Risi, ironica. «Vorrei essere altrettanto sicura, Sarah.»

No, in realtà non lo volevo. Volevo l'esatto contrario: smettere di sperare invano in una salvezza che non avremmo raggiunto. Smettere di sperare nella mia sopravvivenza, di dover mentire alle mie amiche, quando dicevo loro che non tenevo alla mia vita. Nella mia mente continuavo a ripeterlo, ma il mio cuore non ne voleva sapere.

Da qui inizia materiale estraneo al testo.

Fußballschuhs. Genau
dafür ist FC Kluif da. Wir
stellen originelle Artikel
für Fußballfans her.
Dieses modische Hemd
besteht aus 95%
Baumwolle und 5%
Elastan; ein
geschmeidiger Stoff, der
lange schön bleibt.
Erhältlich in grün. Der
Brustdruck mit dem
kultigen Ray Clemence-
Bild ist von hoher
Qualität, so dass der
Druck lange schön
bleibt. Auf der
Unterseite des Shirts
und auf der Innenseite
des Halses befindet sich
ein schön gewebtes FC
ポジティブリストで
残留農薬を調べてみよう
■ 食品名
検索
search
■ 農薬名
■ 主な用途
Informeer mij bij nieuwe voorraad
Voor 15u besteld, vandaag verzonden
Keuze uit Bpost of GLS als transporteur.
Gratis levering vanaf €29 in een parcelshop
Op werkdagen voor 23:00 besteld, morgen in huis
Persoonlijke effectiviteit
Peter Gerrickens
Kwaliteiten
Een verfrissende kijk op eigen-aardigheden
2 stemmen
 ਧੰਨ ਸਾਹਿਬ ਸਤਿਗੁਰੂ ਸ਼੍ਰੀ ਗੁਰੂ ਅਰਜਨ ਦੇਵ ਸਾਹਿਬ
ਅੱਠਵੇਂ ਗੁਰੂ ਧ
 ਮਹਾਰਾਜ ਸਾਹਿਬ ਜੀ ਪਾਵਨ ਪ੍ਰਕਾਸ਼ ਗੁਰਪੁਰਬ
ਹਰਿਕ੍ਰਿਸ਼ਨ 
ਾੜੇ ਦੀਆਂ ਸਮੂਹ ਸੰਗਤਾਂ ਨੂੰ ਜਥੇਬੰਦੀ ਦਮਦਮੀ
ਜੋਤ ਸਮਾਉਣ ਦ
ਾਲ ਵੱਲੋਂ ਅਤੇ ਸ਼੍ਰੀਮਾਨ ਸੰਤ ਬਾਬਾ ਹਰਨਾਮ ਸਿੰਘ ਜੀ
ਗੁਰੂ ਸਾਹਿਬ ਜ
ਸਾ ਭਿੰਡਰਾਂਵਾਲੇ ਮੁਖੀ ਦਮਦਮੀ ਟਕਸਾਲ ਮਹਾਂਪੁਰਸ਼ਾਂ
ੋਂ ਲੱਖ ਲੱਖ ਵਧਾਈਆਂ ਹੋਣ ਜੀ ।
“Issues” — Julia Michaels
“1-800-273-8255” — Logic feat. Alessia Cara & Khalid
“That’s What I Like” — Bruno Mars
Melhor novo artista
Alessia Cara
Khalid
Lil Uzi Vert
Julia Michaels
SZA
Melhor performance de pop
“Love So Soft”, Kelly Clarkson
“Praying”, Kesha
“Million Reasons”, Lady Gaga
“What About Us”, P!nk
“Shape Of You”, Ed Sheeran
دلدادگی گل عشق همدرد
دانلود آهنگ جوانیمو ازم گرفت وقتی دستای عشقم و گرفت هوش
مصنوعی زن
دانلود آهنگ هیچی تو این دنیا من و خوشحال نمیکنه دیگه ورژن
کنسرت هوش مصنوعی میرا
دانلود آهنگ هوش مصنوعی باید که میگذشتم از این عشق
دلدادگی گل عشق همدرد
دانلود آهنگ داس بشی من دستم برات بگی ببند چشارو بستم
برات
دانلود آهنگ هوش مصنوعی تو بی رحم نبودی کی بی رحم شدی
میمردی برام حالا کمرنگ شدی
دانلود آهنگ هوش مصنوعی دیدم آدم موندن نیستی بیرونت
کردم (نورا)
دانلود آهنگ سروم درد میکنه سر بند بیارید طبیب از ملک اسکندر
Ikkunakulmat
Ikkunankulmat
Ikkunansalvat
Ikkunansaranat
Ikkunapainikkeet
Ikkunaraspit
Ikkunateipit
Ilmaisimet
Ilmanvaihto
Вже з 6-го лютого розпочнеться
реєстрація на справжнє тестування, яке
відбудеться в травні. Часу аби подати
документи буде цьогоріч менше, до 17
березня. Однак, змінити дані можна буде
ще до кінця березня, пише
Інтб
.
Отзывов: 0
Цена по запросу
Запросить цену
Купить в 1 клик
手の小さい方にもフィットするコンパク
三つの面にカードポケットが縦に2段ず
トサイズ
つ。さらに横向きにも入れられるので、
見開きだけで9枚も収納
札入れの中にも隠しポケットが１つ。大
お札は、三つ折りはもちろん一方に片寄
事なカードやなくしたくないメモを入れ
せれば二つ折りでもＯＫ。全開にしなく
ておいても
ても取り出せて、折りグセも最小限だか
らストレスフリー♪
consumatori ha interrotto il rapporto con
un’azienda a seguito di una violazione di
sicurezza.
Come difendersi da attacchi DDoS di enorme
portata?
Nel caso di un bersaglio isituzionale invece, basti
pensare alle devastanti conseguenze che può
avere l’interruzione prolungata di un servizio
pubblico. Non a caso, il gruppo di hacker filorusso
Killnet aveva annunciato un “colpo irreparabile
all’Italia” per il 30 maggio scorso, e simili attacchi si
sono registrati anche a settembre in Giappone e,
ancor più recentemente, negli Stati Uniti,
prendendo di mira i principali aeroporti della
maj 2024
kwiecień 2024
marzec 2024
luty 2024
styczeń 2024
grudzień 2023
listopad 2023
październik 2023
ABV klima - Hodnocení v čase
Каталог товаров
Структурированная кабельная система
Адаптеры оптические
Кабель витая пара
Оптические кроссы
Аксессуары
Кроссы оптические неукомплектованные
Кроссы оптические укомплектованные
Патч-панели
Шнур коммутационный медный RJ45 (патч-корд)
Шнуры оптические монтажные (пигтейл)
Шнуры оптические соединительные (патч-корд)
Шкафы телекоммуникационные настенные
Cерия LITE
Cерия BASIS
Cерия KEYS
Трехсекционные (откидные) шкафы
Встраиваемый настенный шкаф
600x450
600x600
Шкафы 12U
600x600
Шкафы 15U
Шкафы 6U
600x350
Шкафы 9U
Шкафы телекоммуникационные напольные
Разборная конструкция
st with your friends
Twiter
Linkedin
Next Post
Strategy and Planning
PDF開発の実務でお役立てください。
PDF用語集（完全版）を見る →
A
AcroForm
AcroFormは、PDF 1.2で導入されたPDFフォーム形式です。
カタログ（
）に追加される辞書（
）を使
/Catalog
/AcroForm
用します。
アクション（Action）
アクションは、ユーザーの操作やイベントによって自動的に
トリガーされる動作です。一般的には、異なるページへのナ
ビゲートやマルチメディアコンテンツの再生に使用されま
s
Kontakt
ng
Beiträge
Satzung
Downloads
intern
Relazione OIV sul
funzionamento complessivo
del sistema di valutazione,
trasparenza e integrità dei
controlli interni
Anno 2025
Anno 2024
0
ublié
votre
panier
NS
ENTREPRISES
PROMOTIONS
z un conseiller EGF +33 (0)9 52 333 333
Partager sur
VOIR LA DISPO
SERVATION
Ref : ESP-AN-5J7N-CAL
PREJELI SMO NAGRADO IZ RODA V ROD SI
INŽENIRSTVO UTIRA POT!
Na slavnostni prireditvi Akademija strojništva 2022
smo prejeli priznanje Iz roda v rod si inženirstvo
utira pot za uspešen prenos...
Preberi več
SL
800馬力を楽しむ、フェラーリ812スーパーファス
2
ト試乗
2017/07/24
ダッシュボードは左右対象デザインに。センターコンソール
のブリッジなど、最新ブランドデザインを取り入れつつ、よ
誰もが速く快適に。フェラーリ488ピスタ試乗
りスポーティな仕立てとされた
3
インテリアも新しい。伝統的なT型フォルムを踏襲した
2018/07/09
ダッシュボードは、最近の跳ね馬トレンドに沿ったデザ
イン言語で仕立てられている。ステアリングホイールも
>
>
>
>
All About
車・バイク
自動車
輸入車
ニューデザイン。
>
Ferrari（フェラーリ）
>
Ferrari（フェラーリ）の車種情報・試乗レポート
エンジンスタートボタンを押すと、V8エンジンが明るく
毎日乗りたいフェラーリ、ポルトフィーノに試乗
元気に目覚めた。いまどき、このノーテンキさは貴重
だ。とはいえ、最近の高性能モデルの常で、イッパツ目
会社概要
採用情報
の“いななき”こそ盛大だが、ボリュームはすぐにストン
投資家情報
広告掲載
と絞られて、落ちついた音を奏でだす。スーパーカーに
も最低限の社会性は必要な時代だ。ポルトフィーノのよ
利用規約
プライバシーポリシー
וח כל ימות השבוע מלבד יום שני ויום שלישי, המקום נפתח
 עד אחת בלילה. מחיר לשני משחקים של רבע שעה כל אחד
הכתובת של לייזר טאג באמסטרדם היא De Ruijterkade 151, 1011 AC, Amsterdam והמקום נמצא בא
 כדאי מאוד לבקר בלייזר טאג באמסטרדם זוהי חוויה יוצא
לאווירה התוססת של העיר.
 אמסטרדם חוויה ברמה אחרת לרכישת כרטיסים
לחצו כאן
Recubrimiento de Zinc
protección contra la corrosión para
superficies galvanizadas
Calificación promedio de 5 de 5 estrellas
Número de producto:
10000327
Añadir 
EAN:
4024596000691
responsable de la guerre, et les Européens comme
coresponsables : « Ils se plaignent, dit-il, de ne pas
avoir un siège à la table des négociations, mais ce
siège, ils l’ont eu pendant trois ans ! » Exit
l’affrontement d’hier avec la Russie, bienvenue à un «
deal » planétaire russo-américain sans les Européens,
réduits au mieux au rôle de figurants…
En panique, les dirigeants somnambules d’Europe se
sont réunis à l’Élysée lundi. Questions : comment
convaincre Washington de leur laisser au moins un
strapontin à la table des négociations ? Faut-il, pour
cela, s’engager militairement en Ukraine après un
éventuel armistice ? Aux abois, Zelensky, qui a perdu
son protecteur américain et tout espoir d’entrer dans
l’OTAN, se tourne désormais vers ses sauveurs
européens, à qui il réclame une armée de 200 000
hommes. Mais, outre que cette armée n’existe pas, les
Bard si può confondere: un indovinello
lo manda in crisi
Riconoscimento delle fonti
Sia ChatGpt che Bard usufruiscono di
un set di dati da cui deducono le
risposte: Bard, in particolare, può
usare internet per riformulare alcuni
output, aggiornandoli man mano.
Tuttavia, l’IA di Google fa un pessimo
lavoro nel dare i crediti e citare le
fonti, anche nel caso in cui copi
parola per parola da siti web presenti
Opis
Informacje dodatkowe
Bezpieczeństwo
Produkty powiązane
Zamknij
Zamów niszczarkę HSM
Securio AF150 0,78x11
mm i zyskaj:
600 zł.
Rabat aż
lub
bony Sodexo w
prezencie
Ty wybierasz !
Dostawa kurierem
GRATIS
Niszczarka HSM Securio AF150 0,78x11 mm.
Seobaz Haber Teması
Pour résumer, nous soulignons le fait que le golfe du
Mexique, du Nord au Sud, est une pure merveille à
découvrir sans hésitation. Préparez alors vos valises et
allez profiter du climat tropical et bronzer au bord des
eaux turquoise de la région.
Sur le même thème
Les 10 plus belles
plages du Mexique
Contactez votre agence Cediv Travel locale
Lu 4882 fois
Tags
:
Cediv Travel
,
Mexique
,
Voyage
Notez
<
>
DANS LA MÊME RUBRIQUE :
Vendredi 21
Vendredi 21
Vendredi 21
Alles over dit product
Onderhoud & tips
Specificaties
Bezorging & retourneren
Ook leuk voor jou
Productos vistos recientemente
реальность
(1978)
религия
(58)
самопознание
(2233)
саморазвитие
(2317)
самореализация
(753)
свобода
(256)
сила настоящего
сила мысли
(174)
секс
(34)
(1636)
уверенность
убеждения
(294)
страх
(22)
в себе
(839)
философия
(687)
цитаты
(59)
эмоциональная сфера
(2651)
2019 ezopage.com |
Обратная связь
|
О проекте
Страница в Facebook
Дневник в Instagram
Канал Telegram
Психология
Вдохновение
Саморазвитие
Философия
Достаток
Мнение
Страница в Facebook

Tuttavia non dissi niente, così come non avevo rivelato nessuno dei miei sentimenti prima di allora. Seguii le altre ragazze fino alla mensa, a testa bassa. Capii di essere arrivata a causa dell'odore dei corpi in decomposizione. Gli studenti morti due notti prima erano ancora lì, stesi sul pavimento, fra i tavoli, sulle panche. Alcuni senza arti, svuotati del loro sangue, la pelle livida e gli occhi opachi, vuoti. La puzza era insopportabile, tanto che il mio appetito, già tenue, se ne andò del tutto in pochi secondi. Bastò posare il piede in una pozza di sangue rappreso e appiccicoso per farmi venire un'improvvisa voglia di vomitare.  E, per una volta, ciò che mi turbava di più non era lo sporco indelebile sulle mie scarpe di marca. Quella che avevo davanti era una vista che non lasciava spazio a sciocchezze simili.

Lindsay stava piangendo da quelle che mi sembravano ore. Non aveva smesso da quando quel maledetto scaffale avevo ucciso Martha, e non capivo come il suo corpo potesse contenere tanti liquidi. Avevamo dovuto trascinarla fino alla cucina, mentre inciampava sui cadaveri e gridava. Ogni volta che si sentiva sfiorare dalla loro pelle gelida e bluastra lanciava urla disumane, come se la stessero dilaniando dall'interno. Era insopportabile.